More pedestrians died during the COVID-19 pandemic despite fewer cars driving on American roads, according to author and consultant Angie Schmitt.
“Usually when driving miles decline, so do traffic deaths, but we actually saw the opposite happen during the pandemic,” Schmitt said at a Newton Free Library event on Thursday. “The last two years it has actually gotten a lot worse. Pedestrian deaths are up more than 15 percent.”
Schmitt, who wrote Right of Way: Race, Class, and the Silent Epidemic of Pedestrian Deaths in America, discussed the pedestrian safety crisis at the virtual event. Schmitt is also the founder of 3MPH Planning + Consulting, a firm focused on pedestrian safety.
In her presentation, Schmitt said that this recent increase in pedestrian fatalities in America is largely due to systemic failures and inequalities. Marginalized groups nationwide face disproportionately high pedestrian fatality rates, she said.
“Many of our problems are connected to this inequality and racism we have in our society,” she said. “Black and Native American populations are almost twice as likely to be killed while walking.”
Citing a study done on traffic safety in the State of Minnesota, Schmitt said that a lack of roadway infrastructure and resources greatly contributes to increased pedestrian fatality rates in tribal lands and reservations.
“In these reservations, there’s very heavy foot traffic, but there’s almost no accommodations—there’s no sidewalks, no crosswalks, no traffic lights,” she said. “This could partly explain why we see such high pedestrian fatality rates among native folks.”
Schmitt said that many people on the reservation were concerned about traffic safety in their community, but the state Department of Transportation did not share their concerns.

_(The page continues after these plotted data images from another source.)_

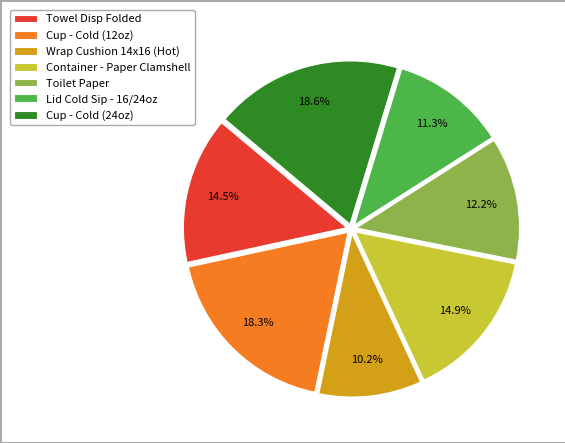

How many slices are in this pie chart?

7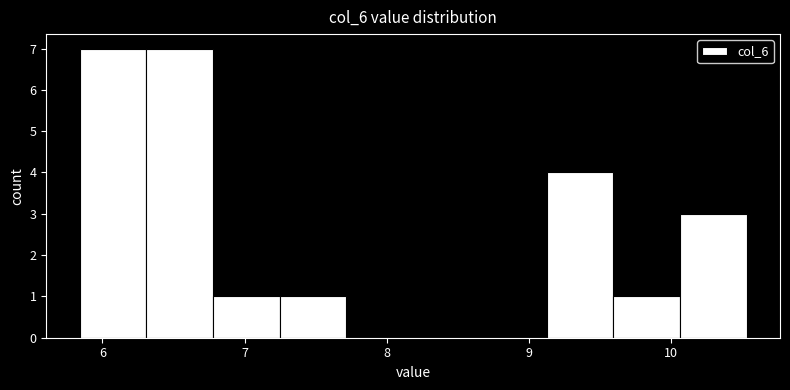

Reading left to right, list every bar in this chart as the range it spans on the x-axis followed by its height. Neither the bar edges nor the heights are printed on the chart, so give them approximately, as read against the axes.

5.8 to 6.3: 7
6.3 to 6.8: 7
6.8 to 7.2: 1
7.2 to 7.7: 1
7.7 to 8.2: 0
8.2 to 8.7: 0
8.7 to 9.1: 0
9.1 to 9.6: 4
9.6 to 10.1: 1
10.1 to 10.5: 3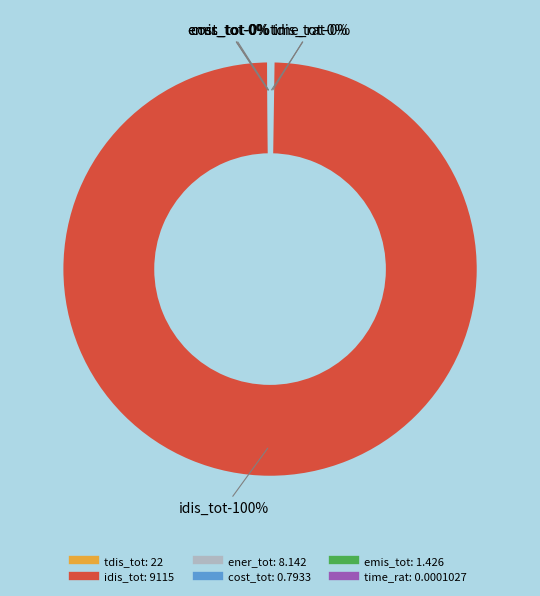

The ener_tot slice represents 12% of the pie. True or false?

False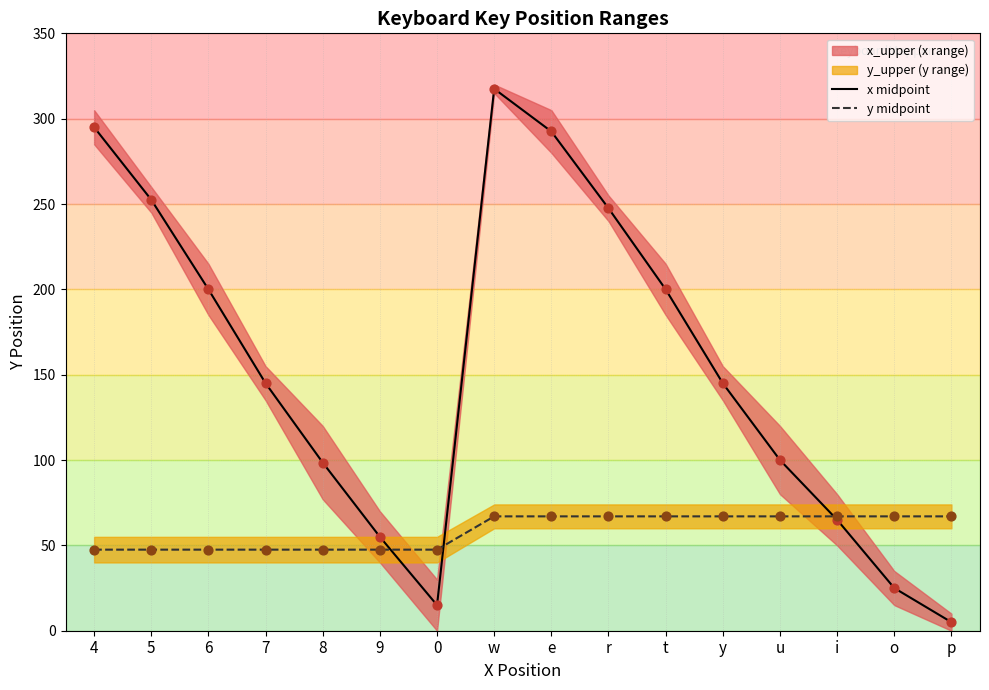

Which series has the largest Y range (max minus min)?

x midpoint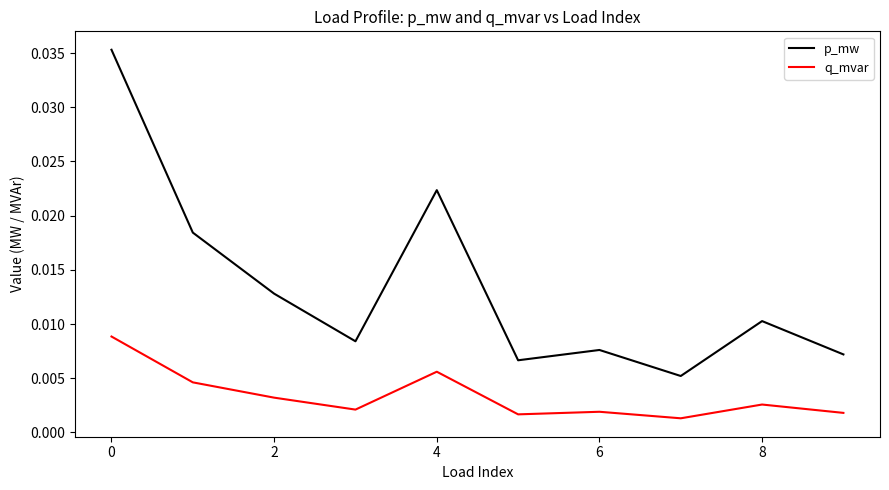

Which series has the widest spread of values?

p_mw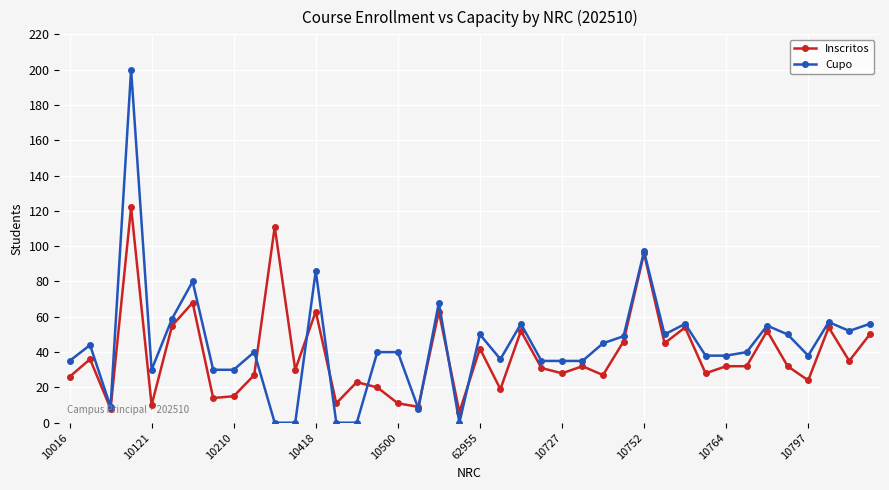

Reading right to left, what are all the values shown in this chart?

Inscritos: 50	35	54	24	32	52	32	32	28	54	45	96	46	27	32	28	31	52	19	42	6	63	9	11	20	23	11	63	30	111	27	15	14	68	55	10	122	8	36	26
Cupo: 56	52	57	38	50	55	40	38	38	56	50	97	49	45	35	35	35	56	36	50	0	68	8	40	40	0	0	86	0	0	40	30	30	80	59	30	200	9	44	35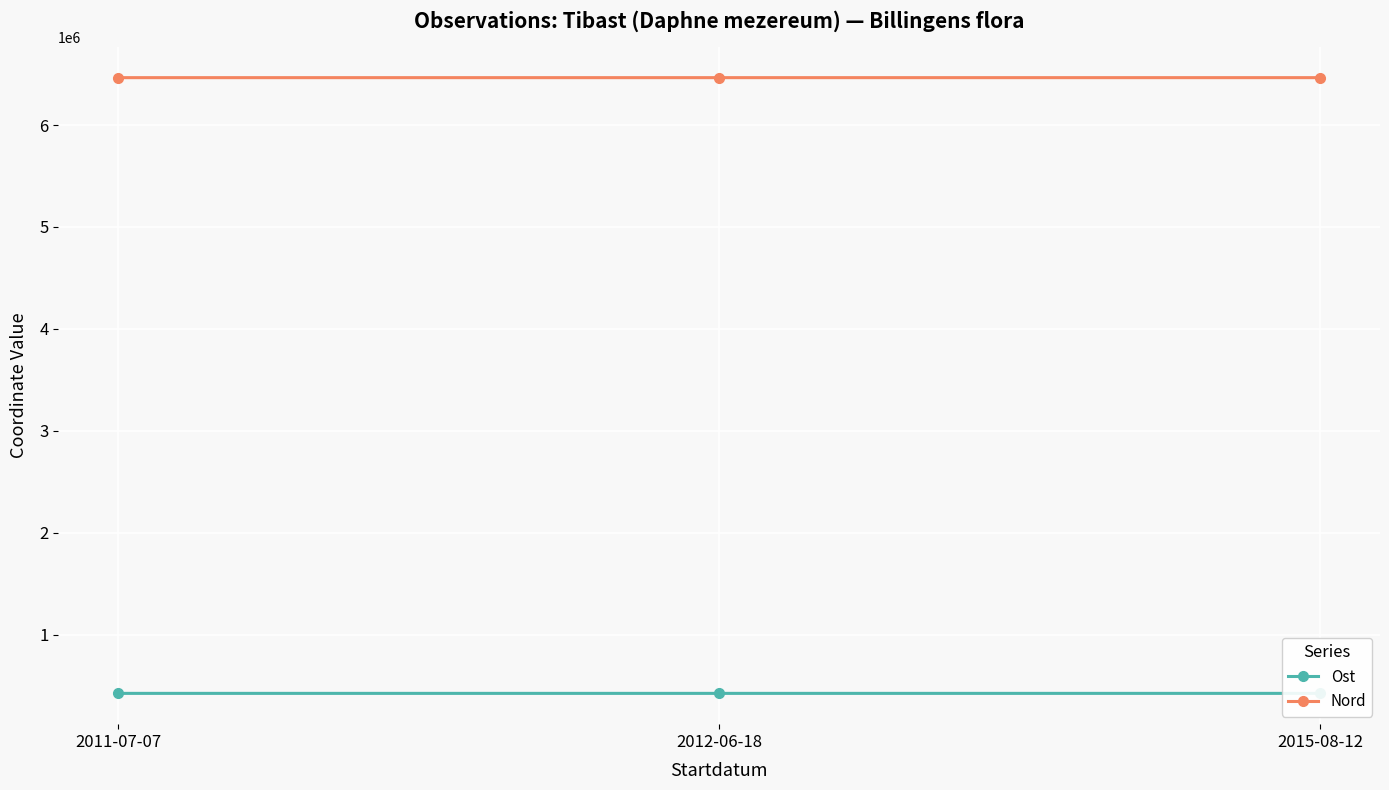

Reading left to right, what are all the values shown in this chart?

Ost: 2011-07-07=422397	2012-06-18=422356	2015-08-12=422453
Nord: 2011-07-07=6465058	2012-06-18=6465047	2015-08-12=6465074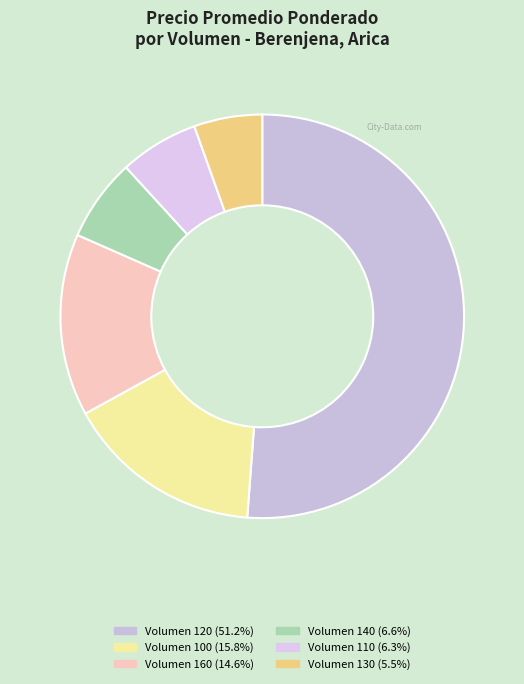

How many slices are in this pie chart?

6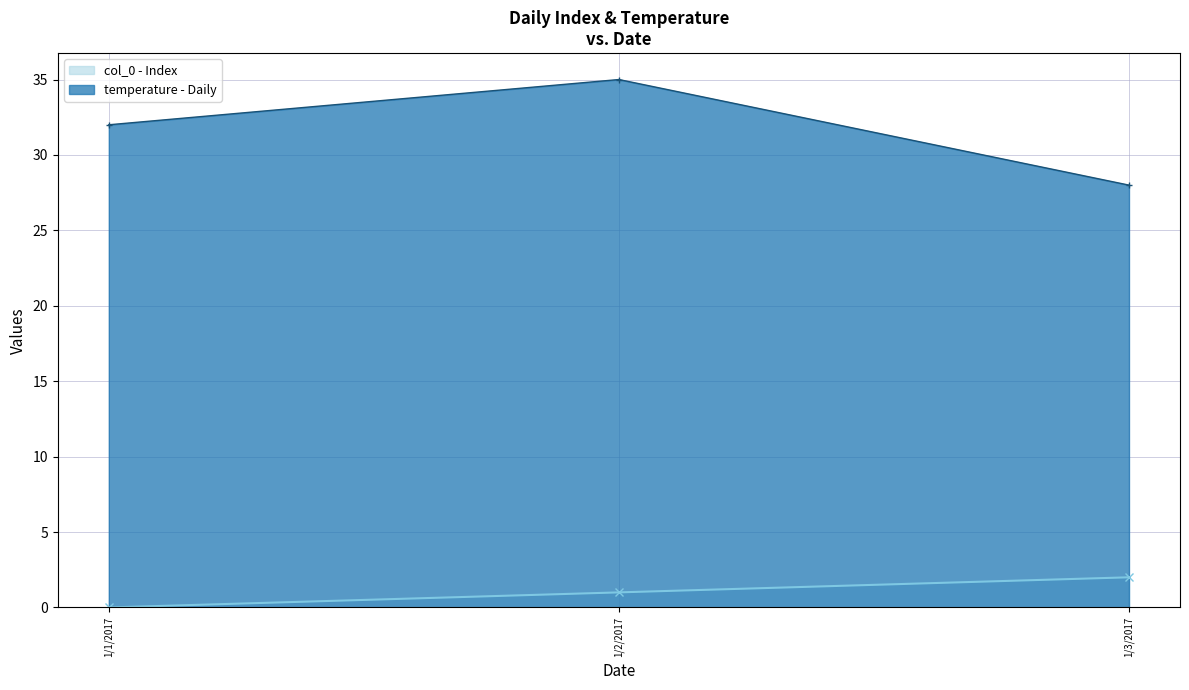

What position from the left is 1/2/2017?

2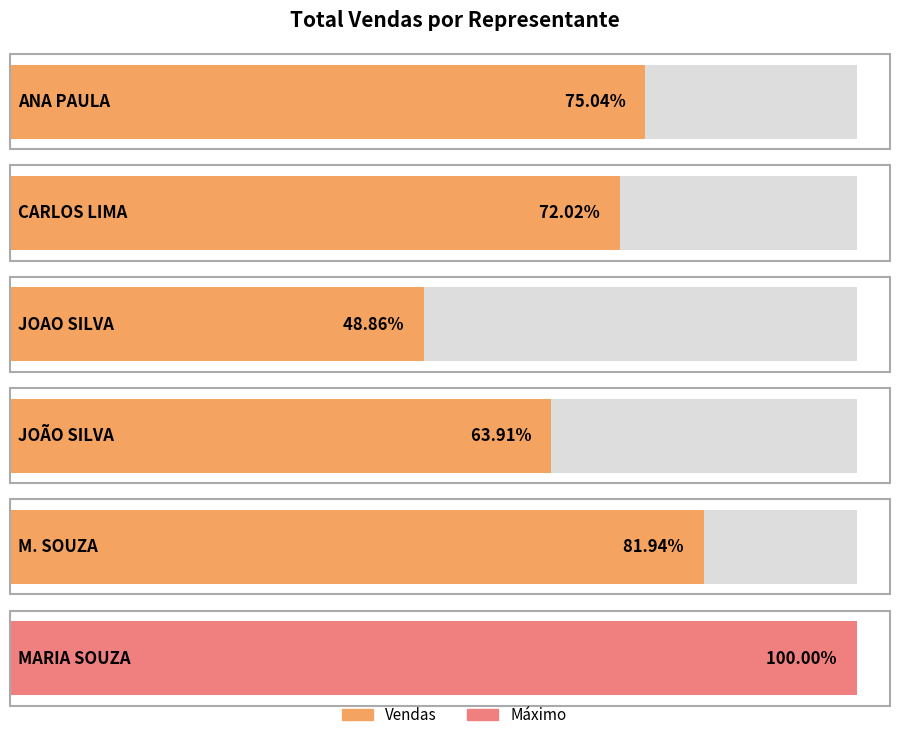

Rank the categories by value from lowest to highest.

JOAO SILVA, JOÃO SILVA, CARLOS LIMA, ANA PAULA, M. SOUZA, MARIA SOUZA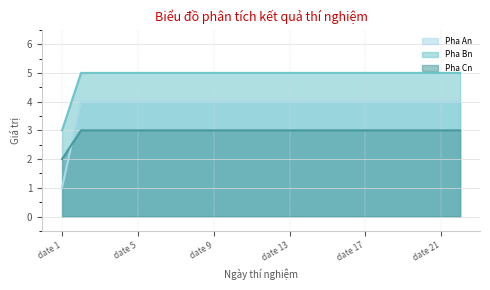

List the series in order of their peak value, lowest first.

Pha Cn, Pha An, Pha Bn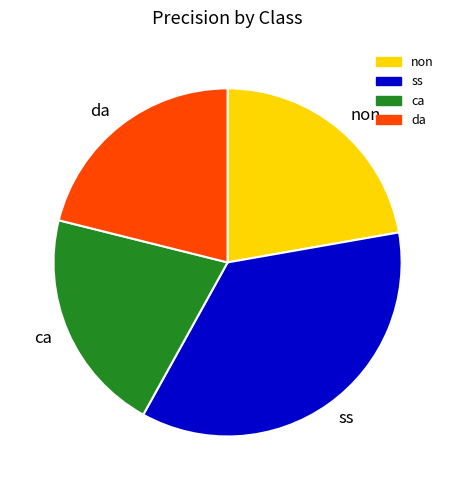

Is the sum of ca and da greater than half?

No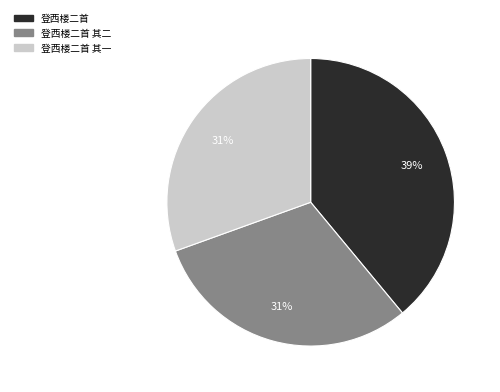

To the nearest percent, what is the difference between the 登西楼二首 and 登西楼二首 其一 slice percentages?

8%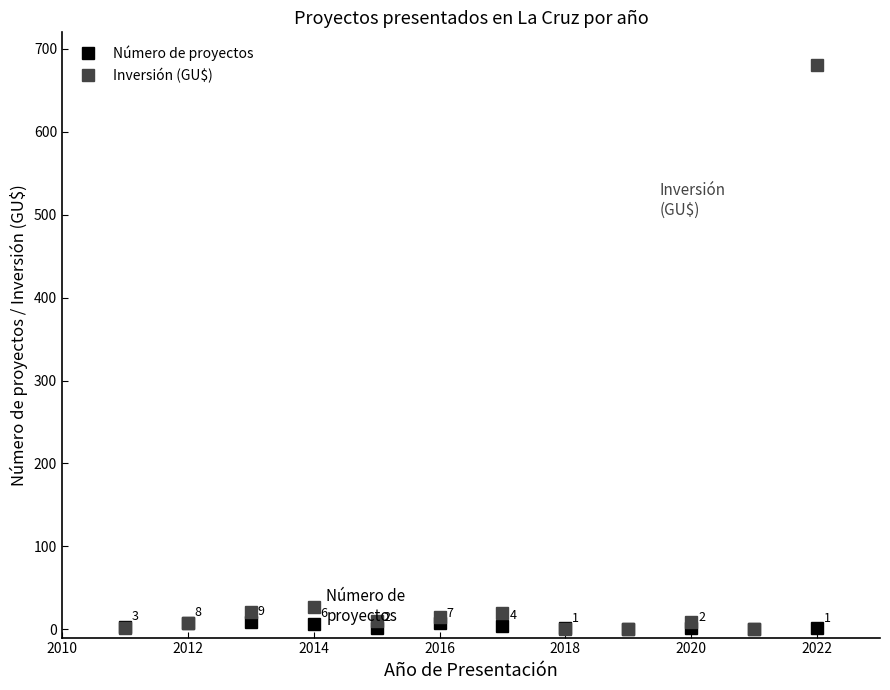

Does the chart display data point markers on the line(s)?

Yes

“When they spoke with the state Department of Transportation folks, they almost never brought up pedestrian safety, and even when the researchers pressed them on it, they defaulted to behavioral explanations for these pedestrian fatalities,” she said. “They were kind of blaming the victims.”
Scmitt said that the Department of Transportation’s hesitancy to implement simple pedestrian safety solutions greatly contributes to the increased fatalities.
“In 67 percent of pedestrian fatalities, there’s not a sidewalk present,” She said. “So we’ve done a lot of victim blaming when in a majority of cases, we haven’t even provided the basic safety infrastructure that pedestrians need.”
Pedestrian safety measures do not need to be super expensive or difficult to implement, according to Schmitt. She said there are numerous effective and low-cost design solutions that can help make our roads safer.
“In New York City, they added hard center lines and leading pedestrian intervals to thousands of intersections, and they reported a 35 to 40 percent reduction in pedestrian injuries,” she said. “These are cheap, they’re really effective, and there’s nothing stopping us from adding a lot of these everywhere.”
The key, according to Schmitt, isn’t a large-scale, silver-bullet idea, but rather prioritizing simple solutions that will improve pedestrians’ everyday lives.
“We don’t lack design solutions, we just lack the will to implement them,” she said. “We lack a focus on small, quality-of-life details that make or break the experience and safety of walking.”